● **Assignment**
From the article on the OurSQL Foundation launch, reproduce verbatim everything from "Plans include oversight" down to "VillageSQL, as Treasurer.".

● **Text provided**
————

OurSQL Foundation launches to back MySQL community
Tue, 2nd Jun 2026 (Today)
The OurSQL Foundation has launched to support MySQL users, developers and companies, positioning itself as an independent organisation for the wider MySQL community.
It aims to provide a venue for collaboration, knowledge sharing and feedback on MySQL's future development. The group has been set up to serve users, software developers, deployers, consultants and businesses that build services or products around MySQL and compatible technologies.
Created as a non-profit trade body in the US, the organisation will operate separately from any single supplier. That structure is intended to give the MySQL ecosystem a forum that represents the broader market rather than one commercial interest.
Plans include oversight of community events, shared repositories and adoption work. The foundation also intends to create committees focused on events, collaboration and support for using MySQL.
The launch comes as MySQL remains widely used across corporate and developer environments, with an ecosystem that includes cloud providers, database specialists, software vendors and consultants. The new body wants to support MySQL's growth as an open-source database while working with all market participants, including Oracle.
Board members
The founding board includes members from several companies and the independent MySQL community. Vadim Tkachenko, Technology Fellow and Co-Founder at Percona, will serve as President; Matt Lord, Software Engineer at PlanetScale, as Secretary; and Tomas Ulin, Village Historian at VillageSQL, as Treasurer.
Other board members are Sunny Bains, Software Architect at PingCAP; Zongzhi Chen, Manager, Cloud RDS Team at Alibaba; Jean-François Gagné, MySQL Expert and Independent Consultant; and Peter Zaitsev, Co-Founder at Percona.
The foundation will follow a model used by other open-source bodies, with vendor-neutral governance and participation based on merit. It also sees a role in stewarding community assets, including possible shared issue tracking, portals for tools and open-source projects, and records related to security patches.
Another area under consideration is education. The organisation may support training materials, certification and academic partnerships aimed at engaging new developers around MySQL.
The launch highlights a longstanding question in the MySQL market: how users and vendors coordinate around a database that remains open source but sits within Oracle's portfolio. Oracle is not a member, though the foundation intends to collaborate where interests align.
Tkachenko said the group was created to address a gap in community coordination around MySQL.
"This Foundation will provide a platform to promote and support MySQL as a database, fostering collaboration across everyone looking to contribute to the broad MySQL ecosystem. It will pool resources and provide guidance around where MySQL fits into the technology landscape today, something that has been missing over the past few years. By bringing the community together under the banner of an independent Foundation, we can demonstrate that MySQL has a valid and vibrant future ahead of it. The OurSQL Foundation will be a neutral organization that will support MySQL as a technology, helping the community as a whole to grow and succeed in parallel with Oracle's renewed focus on MySQL community development," said Vadim Tkachenko, Co-Founder at Percona.
Community role
Supporters argue that MySQL still has a large installed base but needs a more visible and organised community structure to remain relevant among newer developers. They point to the need for independent resources, common information hubs and a stronger voice on roadmap issues affecting users and businesses.

————

(Structure-from-motion data)

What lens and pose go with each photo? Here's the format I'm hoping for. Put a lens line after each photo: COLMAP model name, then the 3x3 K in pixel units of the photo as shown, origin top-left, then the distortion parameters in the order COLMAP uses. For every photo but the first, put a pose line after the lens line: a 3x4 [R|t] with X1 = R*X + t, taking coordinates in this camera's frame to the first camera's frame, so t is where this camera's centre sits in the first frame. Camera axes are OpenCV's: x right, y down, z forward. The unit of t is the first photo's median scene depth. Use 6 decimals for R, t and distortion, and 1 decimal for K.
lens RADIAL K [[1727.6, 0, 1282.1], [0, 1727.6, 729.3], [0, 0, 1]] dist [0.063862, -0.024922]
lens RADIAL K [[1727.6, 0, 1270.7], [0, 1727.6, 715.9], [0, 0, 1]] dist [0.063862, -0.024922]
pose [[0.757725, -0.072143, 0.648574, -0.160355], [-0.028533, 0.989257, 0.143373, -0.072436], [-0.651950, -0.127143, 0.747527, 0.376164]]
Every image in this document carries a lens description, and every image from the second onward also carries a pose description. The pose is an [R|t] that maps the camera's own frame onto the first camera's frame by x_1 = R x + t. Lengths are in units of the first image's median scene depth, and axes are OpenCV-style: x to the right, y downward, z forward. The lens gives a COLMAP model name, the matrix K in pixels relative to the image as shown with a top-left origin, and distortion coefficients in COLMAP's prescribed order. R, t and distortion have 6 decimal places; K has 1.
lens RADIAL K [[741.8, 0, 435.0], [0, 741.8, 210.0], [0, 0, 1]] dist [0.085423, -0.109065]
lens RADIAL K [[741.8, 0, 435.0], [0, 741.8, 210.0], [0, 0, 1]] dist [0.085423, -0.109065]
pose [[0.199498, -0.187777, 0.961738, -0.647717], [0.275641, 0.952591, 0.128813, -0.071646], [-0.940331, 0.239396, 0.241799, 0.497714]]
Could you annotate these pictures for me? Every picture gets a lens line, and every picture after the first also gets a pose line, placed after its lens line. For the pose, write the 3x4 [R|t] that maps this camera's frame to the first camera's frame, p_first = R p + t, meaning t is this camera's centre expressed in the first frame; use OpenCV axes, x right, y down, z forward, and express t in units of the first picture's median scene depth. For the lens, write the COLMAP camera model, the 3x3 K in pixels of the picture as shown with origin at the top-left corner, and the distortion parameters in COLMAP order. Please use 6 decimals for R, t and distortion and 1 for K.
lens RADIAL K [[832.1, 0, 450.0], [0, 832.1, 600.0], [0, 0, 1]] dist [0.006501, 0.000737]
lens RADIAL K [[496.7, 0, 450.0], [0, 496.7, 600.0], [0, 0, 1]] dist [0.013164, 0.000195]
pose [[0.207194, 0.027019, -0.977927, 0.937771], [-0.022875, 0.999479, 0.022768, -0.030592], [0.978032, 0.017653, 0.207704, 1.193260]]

————

● **Result**
Plans include oversight of community events, shared repositories and adoption work. The foundation also intends to create committees focused on events, collaboration and support for using MySQL.
The launch comes as MySQL remains widely used across corporate and developer environments, with an ecosystem that includes cloud providers, database specialists, software vendors and consultants. The new body wants to support MySQL's growth as an open-source database while working with all market participants, including Oracle.
Board members
The founding board includes members from several companies and the independent MySQL community. Vadim Tkachenko, Technology Fellow and Co-Founder at Percona, will serve as President; Matt Lord, Software Engineer at PlanetScale, as Secretary; and Tomas Ulin, Village Historian at VillageSQL, as Treasurer.